To the left we went, along the river. At all angles we were surrounded by towering rocks in the process of being conquered by climbers. Further into the valley, away from the boulders, another hiker pointed out a nearby bald eagle. With every step it felt like the geography and geology around us was changing. To say my head was on a swivel would be an understatement! We followed the river around the back of the rock, the air getting hotter by the minute.
Sadly, the gawking had to stop, as my eyes had to be trained on my feet for The Climb. Yes, capital letters, The Climb. For the 1000+ feet elevation gain this hike provides is not gradual, it is done in one fell swoop, right here. There was a sense of solidarity amongst the hikers navigating their way down as they heard me doing my best Big Bad Wolf impression going up, which I greatly appreciated. While there weren’t benches for resting, I made use of the many switchbacks to catch my breath (being used to sea level, even a mild 3,000 feet up felt massive, especially in the heat) and also take in the views, including the famous Monkey Face. I also appreciated the shade we were in and the cold water in my pack (having put our bladders in the fridge the night before).
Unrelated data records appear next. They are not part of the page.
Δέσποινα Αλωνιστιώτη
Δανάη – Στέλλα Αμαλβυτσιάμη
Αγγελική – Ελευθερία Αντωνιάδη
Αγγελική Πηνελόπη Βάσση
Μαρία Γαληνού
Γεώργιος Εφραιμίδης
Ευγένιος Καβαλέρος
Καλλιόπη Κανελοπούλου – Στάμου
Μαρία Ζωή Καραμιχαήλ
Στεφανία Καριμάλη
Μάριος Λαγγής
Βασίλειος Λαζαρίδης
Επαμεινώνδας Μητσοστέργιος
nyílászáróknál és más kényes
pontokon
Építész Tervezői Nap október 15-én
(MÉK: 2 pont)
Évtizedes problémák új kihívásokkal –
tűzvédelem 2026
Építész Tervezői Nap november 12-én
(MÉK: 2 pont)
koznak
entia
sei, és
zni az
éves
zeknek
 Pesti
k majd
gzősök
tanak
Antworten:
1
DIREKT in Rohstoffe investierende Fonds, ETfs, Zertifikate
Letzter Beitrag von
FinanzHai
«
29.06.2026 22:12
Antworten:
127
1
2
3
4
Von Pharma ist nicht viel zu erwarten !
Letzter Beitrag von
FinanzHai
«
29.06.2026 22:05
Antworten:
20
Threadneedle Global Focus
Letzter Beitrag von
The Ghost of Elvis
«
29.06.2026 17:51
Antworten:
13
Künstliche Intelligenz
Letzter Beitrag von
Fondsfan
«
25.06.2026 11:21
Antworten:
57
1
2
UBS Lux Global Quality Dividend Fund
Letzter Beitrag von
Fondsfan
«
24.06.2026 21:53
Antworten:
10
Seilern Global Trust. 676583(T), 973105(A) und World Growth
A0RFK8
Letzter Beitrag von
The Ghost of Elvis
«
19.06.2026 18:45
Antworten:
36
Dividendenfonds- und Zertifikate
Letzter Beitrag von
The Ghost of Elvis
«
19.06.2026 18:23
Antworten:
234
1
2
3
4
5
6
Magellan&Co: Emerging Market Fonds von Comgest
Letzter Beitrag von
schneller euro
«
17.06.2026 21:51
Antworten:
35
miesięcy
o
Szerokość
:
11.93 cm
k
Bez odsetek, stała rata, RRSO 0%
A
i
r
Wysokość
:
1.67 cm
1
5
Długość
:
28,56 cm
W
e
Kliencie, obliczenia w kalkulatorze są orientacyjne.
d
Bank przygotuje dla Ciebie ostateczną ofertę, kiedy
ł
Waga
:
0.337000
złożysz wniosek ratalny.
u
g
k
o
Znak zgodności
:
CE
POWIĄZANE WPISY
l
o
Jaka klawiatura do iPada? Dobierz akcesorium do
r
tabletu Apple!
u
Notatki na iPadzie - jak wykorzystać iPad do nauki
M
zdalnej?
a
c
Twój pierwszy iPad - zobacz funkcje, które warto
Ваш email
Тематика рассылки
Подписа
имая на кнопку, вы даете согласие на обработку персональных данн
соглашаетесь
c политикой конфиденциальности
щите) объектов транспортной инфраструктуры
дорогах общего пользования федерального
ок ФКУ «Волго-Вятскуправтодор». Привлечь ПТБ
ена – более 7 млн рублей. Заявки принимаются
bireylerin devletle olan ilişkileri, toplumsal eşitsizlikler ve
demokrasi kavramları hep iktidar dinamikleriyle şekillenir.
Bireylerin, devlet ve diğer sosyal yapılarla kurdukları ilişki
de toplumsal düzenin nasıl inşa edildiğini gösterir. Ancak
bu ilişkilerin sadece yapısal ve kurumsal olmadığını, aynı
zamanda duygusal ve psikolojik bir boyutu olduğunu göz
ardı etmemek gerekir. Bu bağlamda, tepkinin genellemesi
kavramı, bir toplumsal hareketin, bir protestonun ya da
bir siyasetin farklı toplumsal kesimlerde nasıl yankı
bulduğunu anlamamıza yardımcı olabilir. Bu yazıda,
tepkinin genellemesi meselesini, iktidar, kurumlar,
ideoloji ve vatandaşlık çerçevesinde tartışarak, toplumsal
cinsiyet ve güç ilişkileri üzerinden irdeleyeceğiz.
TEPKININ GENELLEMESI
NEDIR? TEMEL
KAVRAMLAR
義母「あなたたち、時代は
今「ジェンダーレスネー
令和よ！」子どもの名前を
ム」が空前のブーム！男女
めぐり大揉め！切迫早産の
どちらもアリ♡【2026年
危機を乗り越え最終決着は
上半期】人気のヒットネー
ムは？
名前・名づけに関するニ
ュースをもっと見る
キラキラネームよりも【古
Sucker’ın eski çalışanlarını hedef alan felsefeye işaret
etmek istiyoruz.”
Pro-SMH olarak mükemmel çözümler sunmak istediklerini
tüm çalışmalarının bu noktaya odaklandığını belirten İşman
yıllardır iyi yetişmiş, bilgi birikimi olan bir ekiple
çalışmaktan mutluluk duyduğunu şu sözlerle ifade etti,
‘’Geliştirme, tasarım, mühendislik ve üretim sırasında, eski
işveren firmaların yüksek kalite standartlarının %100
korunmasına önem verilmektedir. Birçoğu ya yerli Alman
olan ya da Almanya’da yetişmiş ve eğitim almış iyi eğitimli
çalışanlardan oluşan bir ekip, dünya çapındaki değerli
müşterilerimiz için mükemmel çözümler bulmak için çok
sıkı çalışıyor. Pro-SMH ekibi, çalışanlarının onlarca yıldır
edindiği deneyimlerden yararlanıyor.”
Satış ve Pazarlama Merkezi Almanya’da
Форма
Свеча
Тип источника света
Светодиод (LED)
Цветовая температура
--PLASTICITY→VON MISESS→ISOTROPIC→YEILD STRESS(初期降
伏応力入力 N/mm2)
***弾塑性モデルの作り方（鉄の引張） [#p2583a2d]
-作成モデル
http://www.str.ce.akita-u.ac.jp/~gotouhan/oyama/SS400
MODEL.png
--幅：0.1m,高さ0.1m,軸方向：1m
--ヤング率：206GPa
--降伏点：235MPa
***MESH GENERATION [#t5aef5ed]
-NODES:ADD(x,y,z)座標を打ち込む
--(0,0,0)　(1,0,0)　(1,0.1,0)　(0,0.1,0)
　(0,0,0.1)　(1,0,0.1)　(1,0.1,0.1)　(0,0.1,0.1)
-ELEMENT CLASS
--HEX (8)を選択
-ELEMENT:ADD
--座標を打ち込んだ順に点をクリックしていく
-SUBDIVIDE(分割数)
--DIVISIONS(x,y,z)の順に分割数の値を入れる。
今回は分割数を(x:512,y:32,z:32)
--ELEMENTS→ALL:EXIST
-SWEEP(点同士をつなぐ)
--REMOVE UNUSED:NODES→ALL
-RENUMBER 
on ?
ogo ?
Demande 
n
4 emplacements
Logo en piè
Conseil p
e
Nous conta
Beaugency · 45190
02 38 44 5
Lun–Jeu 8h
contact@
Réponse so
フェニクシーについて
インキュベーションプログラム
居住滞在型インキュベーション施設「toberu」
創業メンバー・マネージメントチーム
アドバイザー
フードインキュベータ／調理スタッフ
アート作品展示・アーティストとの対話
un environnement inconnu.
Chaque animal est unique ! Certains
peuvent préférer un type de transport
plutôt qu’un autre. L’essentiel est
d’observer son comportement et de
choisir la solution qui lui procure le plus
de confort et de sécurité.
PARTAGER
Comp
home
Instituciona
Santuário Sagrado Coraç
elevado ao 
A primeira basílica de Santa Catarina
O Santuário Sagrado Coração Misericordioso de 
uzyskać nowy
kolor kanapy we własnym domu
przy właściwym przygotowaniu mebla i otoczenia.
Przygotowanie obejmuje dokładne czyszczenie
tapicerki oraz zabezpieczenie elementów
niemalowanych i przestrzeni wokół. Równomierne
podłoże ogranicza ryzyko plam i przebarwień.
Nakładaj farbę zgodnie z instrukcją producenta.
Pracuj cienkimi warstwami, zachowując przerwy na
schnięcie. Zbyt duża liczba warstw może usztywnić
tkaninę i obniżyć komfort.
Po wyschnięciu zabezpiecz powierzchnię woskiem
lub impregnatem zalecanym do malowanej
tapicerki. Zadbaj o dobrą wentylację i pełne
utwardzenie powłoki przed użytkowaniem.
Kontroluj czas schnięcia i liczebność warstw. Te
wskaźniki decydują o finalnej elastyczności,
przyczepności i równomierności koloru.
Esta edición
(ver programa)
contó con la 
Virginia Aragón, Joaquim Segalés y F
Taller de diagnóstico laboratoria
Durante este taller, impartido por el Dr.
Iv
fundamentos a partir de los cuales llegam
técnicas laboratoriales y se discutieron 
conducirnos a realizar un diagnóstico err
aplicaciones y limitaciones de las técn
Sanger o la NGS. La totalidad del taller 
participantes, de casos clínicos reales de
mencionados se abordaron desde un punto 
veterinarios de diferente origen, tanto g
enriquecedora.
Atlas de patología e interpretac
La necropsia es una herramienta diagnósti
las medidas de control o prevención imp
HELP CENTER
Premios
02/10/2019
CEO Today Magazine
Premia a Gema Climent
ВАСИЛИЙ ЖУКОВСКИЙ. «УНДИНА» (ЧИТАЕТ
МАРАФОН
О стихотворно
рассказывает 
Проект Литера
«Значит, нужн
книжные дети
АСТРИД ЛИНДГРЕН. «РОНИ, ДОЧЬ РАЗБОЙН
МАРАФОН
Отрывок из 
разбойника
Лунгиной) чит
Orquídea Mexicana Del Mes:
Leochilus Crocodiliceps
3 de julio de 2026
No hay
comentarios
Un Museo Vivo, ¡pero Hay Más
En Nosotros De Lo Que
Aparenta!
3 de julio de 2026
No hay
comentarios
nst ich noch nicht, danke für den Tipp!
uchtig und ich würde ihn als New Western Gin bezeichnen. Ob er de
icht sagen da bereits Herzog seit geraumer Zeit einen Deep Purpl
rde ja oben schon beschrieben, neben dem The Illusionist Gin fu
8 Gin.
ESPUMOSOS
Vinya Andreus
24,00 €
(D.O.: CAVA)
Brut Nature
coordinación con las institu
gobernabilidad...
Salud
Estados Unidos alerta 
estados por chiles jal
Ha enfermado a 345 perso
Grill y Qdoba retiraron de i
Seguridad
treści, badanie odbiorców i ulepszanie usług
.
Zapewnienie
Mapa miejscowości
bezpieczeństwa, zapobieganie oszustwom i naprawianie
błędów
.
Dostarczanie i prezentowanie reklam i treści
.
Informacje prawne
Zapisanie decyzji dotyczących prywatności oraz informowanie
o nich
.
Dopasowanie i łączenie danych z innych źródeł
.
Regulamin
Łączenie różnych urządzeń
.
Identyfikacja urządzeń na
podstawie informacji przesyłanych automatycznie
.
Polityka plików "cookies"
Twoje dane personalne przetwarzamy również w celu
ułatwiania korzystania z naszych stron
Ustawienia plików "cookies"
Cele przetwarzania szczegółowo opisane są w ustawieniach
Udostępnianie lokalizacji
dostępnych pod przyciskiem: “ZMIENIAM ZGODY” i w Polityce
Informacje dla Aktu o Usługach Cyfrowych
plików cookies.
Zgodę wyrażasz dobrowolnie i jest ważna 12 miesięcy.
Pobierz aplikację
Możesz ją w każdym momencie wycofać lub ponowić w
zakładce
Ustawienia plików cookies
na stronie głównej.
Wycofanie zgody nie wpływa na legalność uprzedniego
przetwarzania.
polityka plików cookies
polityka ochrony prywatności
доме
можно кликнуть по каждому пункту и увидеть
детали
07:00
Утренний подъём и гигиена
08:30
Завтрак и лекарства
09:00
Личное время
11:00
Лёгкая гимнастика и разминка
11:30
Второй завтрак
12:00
The climbing feels like it will never end, until suddenly, it does. The sun enveloped us as we explored the surprisingly flat, large area at the top. There was a bench or two, but the best views had just rocks to choose from for a seat. As stunning as the top was, I preferred the whole journey over just the peak views–which is not something I experience often in Western Washington!
After resting and a snack, it was time for the steep descent down. Suddenly I was the one encouraging hikers, promising it was worth it to continue further. The sun here was direct, which was a great reminder to the both of us to reapply sunscreen. I could feel the sweat soaked into my pack straps, and knew despite going down that our work was hardly over–we still had that steep uphill to return to the car.
At this point, I’m sure I was going about a mile an hour as I slowly trudged up the final hill. What genius put the trailhead for a steep ridge hike on a ridge? I pondered. Despite it being a weekend, I was shocked at how many people were starting as we finished–it must have already been in the low 90s! I also tried to ignore all of the children who accomplished the ridge hike with far less sweat and gasping for air than I did, consoling myself it *had* to have been the altitude (uh-huh). I saw people of all ages and abilities (and preparations…) hiking along the trails, so don’t let me scare you off of Smith Rock–Skill level and training will play a great factor into how well you can handle Misery Ridge, and there’s other trails with plenty of stunning views, minus the elevation price tag.
Distance (Can vary, depending on route–we did River trail to Mesa Verde trail to Misery Ridge): 3.8 miles
Elevation: 1040 feet (I see multiple sources that say 700–I wonder if that is just measuring from trailhead to top, instead of low point to high point?)
Parking: $5 day use fee (can purchase from kiosk with cash or card)
Bathrooms: Flush toilets at trailhead (and cold water!)